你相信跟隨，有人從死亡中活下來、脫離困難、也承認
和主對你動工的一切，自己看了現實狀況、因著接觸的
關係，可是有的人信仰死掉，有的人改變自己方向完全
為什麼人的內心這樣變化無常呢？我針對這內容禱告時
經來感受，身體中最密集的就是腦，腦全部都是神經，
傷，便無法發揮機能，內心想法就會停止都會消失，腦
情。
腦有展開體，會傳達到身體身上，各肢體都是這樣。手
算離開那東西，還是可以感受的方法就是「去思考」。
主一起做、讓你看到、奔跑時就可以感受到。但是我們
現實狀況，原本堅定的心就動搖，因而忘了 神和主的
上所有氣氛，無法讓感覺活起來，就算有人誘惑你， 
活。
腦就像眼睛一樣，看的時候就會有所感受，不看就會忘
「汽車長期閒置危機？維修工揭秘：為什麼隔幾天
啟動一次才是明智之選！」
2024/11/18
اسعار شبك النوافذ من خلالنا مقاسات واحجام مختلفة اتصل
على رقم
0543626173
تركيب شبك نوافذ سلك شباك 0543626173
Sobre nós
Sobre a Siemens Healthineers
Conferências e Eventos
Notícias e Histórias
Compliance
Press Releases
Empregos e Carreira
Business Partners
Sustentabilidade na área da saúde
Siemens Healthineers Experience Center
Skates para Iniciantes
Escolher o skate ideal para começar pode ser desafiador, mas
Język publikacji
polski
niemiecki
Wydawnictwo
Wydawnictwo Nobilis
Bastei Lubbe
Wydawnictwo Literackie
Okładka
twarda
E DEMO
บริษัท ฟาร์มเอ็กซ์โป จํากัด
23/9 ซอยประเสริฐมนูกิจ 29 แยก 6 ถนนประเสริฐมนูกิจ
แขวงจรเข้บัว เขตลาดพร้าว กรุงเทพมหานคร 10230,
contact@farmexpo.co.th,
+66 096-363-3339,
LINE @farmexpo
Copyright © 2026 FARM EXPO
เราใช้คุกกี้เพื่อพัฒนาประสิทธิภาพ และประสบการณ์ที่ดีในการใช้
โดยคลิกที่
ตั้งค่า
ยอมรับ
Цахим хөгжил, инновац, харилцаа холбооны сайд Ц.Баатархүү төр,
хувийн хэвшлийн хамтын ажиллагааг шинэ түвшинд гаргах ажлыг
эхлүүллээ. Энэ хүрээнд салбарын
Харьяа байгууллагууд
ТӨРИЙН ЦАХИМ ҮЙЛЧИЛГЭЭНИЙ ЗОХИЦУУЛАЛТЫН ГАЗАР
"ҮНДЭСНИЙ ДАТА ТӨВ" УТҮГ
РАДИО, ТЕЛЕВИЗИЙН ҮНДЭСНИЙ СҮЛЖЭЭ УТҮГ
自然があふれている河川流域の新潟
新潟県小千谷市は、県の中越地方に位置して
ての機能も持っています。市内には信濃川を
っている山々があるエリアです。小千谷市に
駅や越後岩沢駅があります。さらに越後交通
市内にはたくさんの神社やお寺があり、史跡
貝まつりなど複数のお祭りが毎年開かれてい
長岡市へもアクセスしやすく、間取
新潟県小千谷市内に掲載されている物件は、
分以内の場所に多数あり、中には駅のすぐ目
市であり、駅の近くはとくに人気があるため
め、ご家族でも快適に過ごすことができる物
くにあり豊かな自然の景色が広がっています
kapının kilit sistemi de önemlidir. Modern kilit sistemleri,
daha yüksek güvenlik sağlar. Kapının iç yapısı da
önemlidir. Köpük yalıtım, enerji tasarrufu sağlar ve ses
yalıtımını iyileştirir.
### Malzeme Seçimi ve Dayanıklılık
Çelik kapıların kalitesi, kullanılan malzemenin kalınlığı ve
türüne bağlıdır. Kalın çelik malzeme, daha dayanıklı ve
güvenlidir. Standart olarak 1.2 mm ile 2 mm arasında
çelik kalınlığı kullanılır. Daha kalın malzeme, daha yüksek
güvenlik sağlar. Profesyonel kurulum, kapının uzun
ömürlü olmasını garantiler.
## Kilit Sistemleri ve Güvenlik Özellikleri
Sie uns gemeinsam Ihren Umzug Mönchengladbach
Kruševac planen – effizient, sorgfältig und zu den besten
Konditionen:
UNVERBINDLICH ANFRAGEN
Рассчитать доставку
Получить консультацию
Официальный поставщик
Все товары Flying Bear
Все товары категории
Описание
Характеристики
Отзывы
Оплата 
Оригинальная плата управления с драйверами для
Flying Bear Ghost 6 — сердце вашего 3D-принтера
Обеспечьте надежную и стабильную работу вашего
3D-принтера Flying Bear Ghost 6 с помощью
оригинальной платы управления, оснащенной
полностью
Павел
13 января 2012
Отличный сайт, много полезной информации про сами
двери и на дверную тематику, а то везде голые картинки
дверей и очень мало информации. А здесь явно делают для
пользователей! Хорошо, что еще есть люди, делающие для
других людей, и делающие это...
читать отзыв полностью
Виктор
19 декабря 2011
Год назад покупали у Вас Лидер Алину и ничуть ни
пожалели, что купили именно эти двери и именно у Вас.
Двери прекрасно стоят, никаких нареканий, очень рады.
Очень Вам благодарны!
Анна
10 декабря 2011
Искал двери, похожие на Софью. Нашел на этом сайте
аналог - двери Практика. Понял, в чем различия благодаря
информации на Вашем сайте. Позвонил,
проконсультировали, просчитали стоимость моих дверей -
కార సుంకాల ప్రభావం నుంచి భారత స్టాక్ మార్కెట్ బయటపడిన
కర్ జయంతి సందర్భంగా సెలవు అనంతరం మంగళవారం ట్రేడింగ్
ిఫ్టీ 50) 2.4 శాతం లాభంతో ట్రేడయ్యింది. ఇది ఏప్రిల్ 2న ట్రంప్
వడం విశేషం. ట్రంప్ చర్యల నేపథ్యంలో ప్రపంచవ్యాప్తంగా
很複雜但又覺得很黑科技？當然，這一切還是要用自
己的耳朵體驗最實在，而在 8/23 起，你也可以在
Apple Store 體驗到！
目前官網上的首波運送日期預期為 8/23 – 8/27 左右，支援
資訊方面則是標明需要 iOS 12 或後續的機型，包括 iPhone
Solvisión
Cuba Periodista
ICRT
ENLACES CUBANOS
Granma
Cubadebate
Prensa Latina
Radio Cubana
◇ ◇ ◇ ◇ ◇ ◇ ◇
**Requirement**
The string "информации" appears on some lines of the data above; report how many such lines there are, as a bare number.

**Output for this task**
3